Time and again, we are shown a blue-toned flashback scene involving Xavier and Yuva as kids. It is a scene that involves abuse and is repeated multiple times as if to just torture you. It brings a sense of shabbiness to the aesthetics, revealing their inherent shallow nature. The style is nothing but face-value trauma-porn. Deep down, it operates in the same old, drowsy ways. In yet another scene, acid is poured on a character’s hand, causing severe burns. The manner in which it is shot seems detached from the rest of the film. It is loud and exhausting to watch and creates a sense of discordance with the film’s overall appeal. It gets messier post-interval as things get further entangled and there’s little time to focus on individual emotional beats. Finally, the film gets back in the game in the final 20 minutes with an ambitious and brilliantly staged single take.

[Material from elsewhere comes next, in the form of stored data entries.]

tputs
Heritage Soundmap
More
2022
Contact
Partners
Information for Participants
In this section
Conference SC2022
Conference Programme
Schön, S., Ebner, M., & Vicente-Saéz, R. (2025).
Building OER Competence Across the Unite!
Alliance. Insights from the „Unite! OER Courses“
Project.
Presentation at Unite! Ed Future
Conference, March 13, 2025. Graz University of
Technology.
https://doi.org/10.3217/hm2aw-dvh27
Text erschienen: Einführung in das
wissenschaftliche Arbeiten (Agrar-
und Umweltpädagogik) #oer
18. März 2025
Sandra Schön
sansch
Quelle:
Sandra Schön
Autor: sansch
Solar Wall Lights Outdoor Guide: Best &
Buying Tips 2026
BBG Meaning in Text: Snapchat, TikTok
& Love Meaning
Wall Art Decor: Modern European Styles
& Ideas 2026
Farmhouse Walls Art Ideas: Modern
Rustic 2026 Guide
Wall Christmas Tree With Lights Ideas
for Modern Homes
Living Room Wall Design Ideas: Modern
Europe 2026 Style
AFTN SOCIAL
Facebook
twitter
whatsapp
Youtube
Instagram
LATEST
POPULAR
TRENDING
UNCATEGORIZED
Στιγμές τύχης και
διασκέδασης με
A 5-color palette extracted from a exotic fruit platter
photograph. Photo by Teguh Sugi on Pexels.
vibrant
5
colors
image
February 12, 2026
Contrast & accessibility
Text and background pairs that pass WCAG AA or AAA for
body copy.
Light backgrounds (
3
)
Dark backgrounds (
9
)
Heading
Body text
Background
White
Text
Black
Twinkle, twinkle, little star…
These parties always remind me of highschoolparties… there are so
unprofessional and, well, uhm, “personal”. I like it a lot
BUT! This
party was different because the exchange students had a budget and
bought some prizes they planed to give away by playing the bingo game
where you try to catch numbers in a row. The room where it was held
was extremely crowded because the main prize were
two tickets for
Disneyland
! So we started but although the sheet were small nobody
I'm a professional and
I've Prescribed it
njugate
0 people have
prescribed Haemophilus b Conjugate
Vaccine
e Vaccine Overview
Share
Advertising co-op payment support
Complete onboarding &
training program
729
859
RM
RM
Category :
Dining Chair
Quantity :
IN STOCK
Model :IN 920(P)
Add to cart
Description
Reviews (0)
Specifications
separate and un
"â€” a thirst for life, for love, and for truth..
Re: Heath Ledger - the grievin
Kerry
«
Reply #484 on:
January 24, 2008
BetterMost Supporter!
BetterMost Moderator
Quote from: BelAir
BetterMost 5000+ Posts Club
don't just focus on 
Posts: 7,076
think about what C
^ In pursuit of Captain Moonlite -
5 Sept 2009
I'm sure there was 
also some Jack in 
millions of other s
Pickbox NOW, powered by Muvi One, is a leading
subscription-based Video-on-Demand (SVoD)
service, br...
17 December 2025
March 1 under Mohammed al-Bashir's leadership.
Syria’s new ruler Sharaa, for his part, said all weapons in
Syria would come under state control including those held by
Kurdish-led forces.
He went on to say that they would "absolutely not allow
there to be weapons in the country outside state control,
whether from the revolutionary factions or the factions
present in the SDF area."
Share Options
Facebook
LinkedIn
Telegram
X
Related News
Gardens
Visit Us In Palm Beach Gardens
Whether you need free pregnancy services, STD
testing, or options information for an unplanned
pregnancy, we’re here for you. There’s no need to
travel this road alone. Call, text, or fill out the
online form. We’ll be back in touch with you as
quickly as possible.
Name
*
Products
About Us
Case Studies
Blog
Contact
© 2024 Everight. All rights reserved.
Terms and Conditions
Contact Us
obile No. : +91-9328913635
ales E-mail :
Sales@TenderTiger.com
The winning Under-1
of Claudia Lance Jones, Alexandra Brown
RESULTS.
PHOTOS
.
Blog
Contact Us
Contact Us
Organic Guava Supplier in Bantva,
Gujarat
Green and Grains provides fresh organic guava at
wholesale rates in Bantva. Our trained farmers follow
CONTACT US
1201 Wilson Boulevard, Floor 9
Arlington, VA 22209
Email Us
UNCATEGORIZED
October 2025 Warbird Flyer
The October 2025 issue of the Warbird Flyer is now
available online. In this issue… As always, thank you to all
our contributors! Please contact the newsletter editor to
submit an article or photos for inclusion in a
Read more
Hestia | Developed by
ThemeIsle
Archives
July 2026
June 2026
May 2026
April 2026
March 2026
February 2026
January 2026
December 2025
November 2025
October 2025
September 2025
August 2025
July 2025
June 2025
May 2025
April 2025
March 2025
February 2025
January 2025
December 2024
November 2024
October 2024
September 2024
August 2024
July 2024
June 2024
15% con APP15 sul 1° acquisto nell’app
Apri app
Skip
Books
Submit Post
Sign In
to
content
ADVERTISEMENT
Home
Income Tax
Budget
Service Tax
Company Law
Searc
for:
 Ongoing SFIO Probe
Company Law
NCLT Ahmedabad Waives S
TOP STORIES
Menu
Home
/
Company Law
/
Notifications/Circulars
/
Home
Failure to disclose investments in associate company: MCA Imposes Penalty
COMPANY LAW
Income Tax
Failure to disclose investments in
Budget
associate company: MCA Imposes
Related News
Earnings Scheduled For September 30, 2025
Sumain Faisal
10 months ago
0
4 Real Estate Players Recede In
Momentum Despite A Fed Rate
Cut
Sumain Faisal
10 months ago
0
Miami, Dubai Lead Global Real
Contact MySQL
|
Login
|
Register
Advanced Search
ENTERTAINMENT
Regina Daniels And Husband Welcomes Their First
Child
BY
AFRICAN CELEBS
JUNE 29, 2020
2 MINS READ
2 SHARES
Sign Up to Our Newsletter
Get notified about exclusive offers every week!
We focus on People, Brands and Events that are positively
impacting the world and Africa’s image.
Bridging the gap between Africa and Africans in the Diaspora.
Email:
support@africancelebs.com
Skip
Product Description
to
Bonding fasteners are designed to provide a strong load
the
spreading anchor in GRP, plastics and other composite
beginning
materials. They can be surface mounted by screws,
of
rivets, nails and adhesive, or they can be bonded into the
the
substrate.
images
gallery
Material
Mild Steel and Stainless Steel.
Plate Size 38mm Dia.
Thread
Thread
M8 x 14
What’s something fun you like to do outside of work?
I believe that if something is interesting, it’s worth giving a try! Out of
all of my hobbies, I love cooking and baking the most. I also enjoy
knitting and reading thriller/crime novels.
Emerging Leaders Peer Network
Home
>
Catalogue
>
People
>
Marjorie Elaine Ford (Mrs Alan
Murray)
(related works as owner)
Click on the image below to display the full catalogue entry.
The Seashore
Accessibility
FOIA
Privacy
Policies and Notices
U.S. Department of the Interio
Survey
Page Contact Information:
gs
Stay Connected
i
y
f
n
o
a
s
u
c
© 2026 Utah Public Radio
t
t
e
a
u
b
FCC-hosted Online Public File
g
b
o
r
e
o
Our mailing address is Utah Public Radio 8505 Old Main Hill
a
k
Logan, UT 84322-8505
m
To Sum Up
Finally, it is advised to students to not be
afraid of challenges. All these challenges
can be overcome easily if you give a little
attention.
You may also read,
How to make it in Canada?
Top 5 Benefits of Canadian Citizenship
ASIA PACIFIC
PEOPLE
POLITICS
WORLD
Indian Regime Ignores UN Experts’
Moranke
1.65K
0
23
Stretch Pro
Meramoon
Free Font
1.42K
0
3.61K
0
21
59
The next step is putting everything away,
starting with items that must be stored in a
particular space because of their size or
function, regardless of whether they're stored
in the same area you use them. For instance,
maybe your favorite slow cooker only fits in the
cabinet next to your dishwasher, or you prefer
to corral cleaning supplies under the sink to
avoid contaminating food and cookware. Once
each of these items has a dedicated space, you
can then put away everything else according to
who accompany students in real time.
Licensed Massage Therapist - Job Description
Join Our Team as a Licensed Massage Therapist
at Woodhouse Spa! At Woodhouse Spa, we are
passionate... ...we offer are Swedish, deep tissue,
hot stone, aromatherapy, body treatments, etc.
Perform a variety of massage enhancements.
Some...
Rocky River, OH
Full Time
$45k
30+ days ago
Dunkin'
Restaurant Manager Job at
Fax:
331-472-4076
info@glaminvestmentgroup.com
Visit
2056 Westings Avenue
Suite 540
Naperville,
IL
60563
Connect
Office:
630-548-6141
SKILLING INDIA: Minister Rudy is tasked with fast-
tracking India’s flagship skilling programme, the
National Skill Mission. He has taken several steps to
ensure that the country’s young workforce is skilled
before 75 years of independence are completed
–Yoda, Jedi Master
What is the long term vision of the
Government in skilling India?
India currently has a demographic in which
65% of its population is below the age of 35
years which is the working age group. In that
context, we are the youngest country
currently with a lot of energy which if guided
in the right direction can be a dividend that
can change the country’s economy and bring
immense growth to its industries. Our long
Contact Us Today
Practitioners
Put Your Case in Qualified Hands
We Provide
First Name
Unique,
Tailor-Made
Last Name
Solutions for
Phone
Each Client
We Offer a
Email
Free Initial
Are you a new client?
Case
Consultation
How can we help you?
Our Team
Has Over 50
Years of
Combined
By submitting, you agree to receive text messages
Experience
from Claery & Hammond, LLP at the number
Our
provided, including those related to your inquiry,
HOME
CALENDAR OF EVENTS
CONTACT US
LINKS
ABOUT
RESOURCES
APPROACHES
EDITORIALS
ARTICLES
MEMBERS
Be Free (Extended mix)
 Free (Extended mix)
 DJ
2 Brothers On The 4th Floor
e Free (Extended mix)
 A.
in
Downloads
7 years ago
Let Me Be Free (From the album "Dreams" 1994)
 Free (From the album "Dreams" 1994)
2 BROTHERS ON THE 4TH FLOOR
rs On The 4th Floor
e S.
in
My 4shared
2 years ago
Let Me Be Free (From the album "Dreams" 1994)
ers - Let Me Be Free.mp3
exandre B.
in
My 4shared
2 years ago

With loud music coupled with the camera floating everywhere and matching the actors’ newfound vigour, the climax is a sight to behold. It provides a perfect release of all the pent-up emotions through its stunning display of visuals. It is among Bejoy’s major strengths to provide a spectacular experience. Everything that he builds from the start through his style finds an apex resolution in the climax. If only this sensorial symphony was matched with a uniform storyline to such an extent that it converged with the emotional beats, the film would have hit the home run.

On top of all this, the performances don’t hold our attention enough either. Harshvardhan Rane does all the heavy lifting as a college senior. He tries to hit multiple notes and creates a balance between pumped-up muscular antics and meditative restraint. Ehan Bhat struggles to bring any nuance to his act. He is either clenching his jaws and widening his eyes or shouting on top of his voice whenever he is nudged slightly. Nikita Dutta, as his love interest, and TJ Bhanu are convincing in doing what they do as per the script, but that is not enough to incite interest.

As an experience, Dange doesn’t believe in giving you narrative relief; it makes up for all those shortcomings by packaging it in a shiny layer. For instance, the stagnant character graph of Xavier is fuelled up by a nose ring that Harshvardhan wears along with the golden strands in his long hair. That also explains the incessant intercutting, rampant camera movements, and hard-boiled music. What about the awkward emotional scenes, forced back stories, and a lazy political subplot? There are no explanations for them.